Sunday, August 15, 2004

Herkys, Mediocrity and Deepthroat

A weekly email newsletter I receive asked what its readers thought of the three zillion herkazoids littering the sidewalks and parks-- providing photo op's for the super eager parents of kids here for freshbeing orientation (am I gay, lesbian, bi , a tranie?). I've been wondering if the Herkys might be edible after their tenure frightening small children in and around the Iowa City/Coralville vicinity. Many people in the poorest nations in Africa survive on a root vegetable called manioc that has no nutritional value to speak of but does fill the belly and provide a smidgen of carbohydrates. Manioc is boiled and then mashed into a moderately edible paste.

I emailed a few University and Iowa City big wigs about the possibility of doing something like this with a Herky or four but I never heard back from anyone. I was shocked. In Washington, DC, the city is up in arms about the Pandas they've got everywhere. Hell, The Washington Post is covering the story. I think what we've got happening here is one big Herkygate. We need a Carl, a Bob and our very own deepthroat. With all things, all you really need to do is follow the money.

Any takers? My reputation around here is bad enough. Of course, that might be the very reason I should take this on. What do I care what people think anymore. Okay, the truth is I suspect most people who've known me for as long as I've been around actually think fairly highly of me. Maybe even a few new friends, as well. My real hope at the moment is that most of my readers find these silly Herkys as ridiculous and as big of a waste of money that could have been spent on real human needs as I do (phew, what a bear of a sentence).
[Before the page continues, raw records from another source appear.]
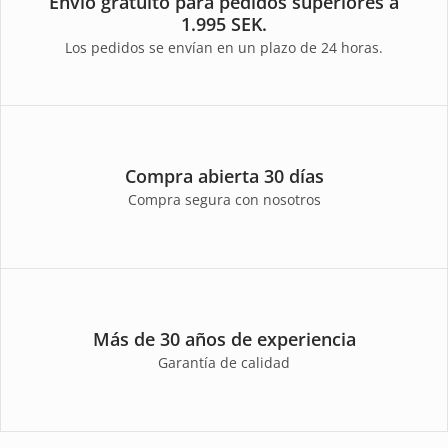
Envío gratuito para pedidos superiores a
1.995 SEK.
Los pedidos se envían en un plazo de 24 horas.
Compra abierta 30 días
Compra segura con nosotros
Más de 30 años de experiencia
Garantía de calidad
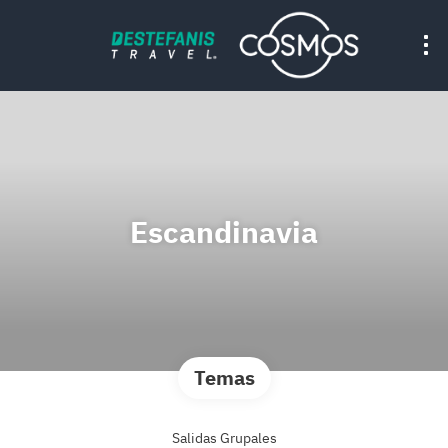
Escandinavia
Temas
Salidas Grupales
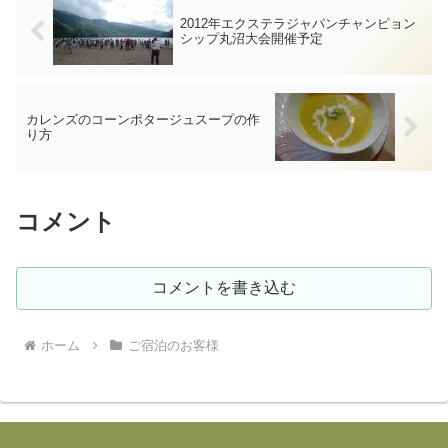
2012年エクステラジャパンチャンピョン
シップ丸沼大会開催予定
カレンズのコーンポタージュスープの作
り方
コメント
コメントを書き込む
ホーム
ご宿泊のお客様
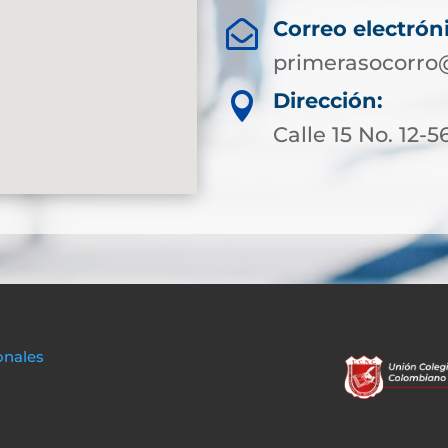
Correo electrón

primerasocorro
Dirección:

Calle 15 No. 12-5
onales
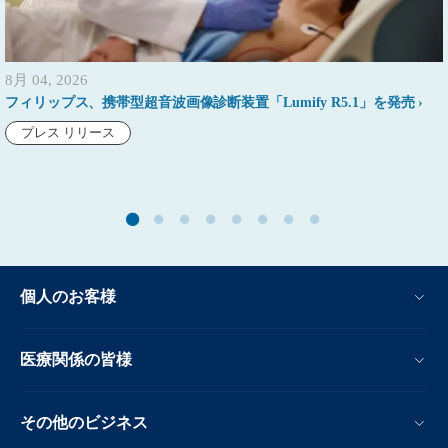
8月 04, 2026
フィリップス、携帯型超音波画像診断装置「Lumify R5.1」を発売
プレス リリース
個人のお客様
医療関係の皆様
その他のビジネス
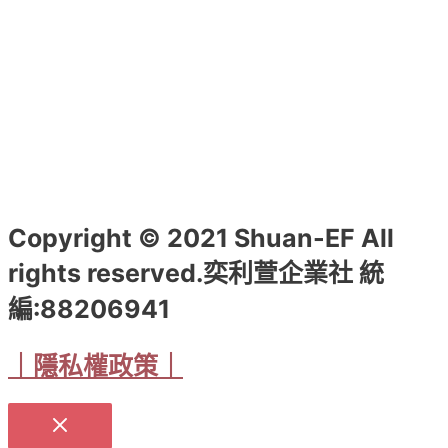
Copyright © 2021 Shuan-EF All
rights reserved.奕利萱企業社 統
編:88206941
｜隱私權政策｜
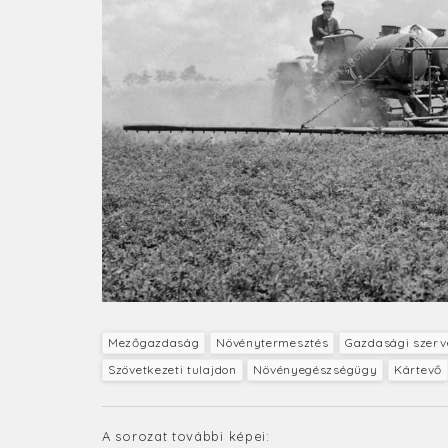
Mezőgazdaság
Növénytermesztés
Gazdasági szerv
Szövetkezeti tulajdon
Növényegészségügy
Kártevő
A sorozat további képei:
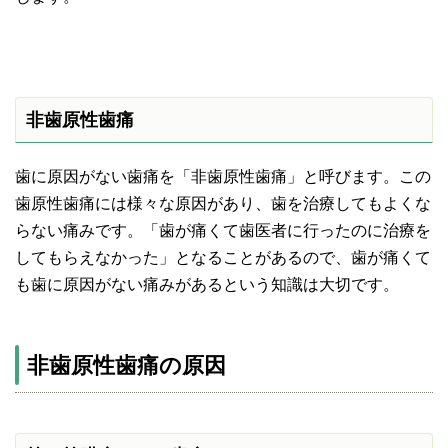
非歯原性歯痛
歯に原因がない歯痛を「非歯原性歯痛」と呼びます。この
歯原性歯痛には様々な原因があり、歯を治療してもよくな
らない痛みです。「歯が痛くて歯医者に行ったのに治療を
してもらえなかった」となることがあるので、歯が痛くて
も歯に原因がない痛みがあるという知識は大切です。
非歯原性歯痛の原因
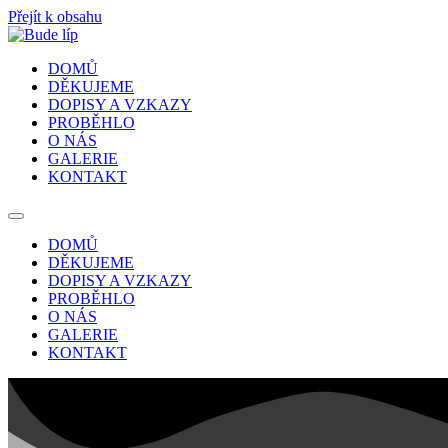
Přejít k obsahu
DOMŮ
DĚKUJEME
DOPISY A VZKAZY
PROBĚHLO
O NÁS
GALERIE
KONTAKT
DOMŮ
DĚKUJEME
DOPISY A VZKAZY
PROBĚHLO
O NÁS
GALERIE
KONTAKT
Hey, way to go to the University Tennis team for having to be thrown off the courts by the police before the bulldozers came in to mow down the only outdoor courts in order to make way for the bigger, brighter, new & improved Kinnick stadium. Jeez, I hate to sound like such a WASP but tennis is such a beautiful and dignified sport. I'm about the worst player you will ever meet. My idea of a successful game is keeping a volley going--actually hitting the ball to the person on the other side of the net and having them return the favor. It's preferable if you've got a foursome who share a similiar definition of a "good game" because then you end up running around less and have more people around to laugh at how pathetic your game is. Tennis one of the few sports I love to watch others play (basketball & soccer being the others). My father has played all his life and still gets a round in every morning even at age of 72. I used to love watching him dash around the court, esp. with my "Uncle" John (he's actually my uncle about 4 times removed). They were amazing and when they played ping-pong you couldn't even see the ball it moved back and forth so quickly and with such precision. My friends and I watched in awe. We'd take a whirl at it when they were done, play miserably and then head up to my bedroom to set up Barbie's Dream House, her Camper and put Ken at the wheel of her red convertible.

The thing about tennis is that no one is crushing anybody else. There's no tackling, no hitting of one another, no pumped up, excessive muscle groups. In that sense it was akin to playing with Barbie and her pals --Ken, Midge and little cousin Skipper. Sure, every once and awhile we'd get wild and have Ken crawl on top of Barbie and have at it but that's about as daring as it ever got. Ultimately, Barbie and all her friends got haircuts and dye jobs from yours truly. Too bad punk didn't make it to the suburbs of Charlotte as quickly as it did NYC. Eventually I got wild and more daring. Charlotte was too small town for me. I headed north as often as possible, hitting some of the holy grails of the NY nightlife scene --CBGBs, the Peppermint Lounge, Elaine's (shitty pesto, fyi) -- when I probably should have been learning advanced calculus or something more useful than how to cop an eight ball. Hey, one time when a friend and I were staying in Times Square, "Deep Throat" was playing in the theater across from our hotel. There's a nice wrap for this little post although I have to add I have not been to NYC in almost 15 years and someone told me recently that Times Square has been completely Disney-fied which made me rather sad. Mindless, family fun schlock that serves to reinforce mediocrity and the status quo. I'm trying to remember which transcendentalist poet-philosopher warned that mediocrity would be the downfall of democracy. I want to say Emerson but I don't know if that's correct. It sure sounds like something he'd say, no?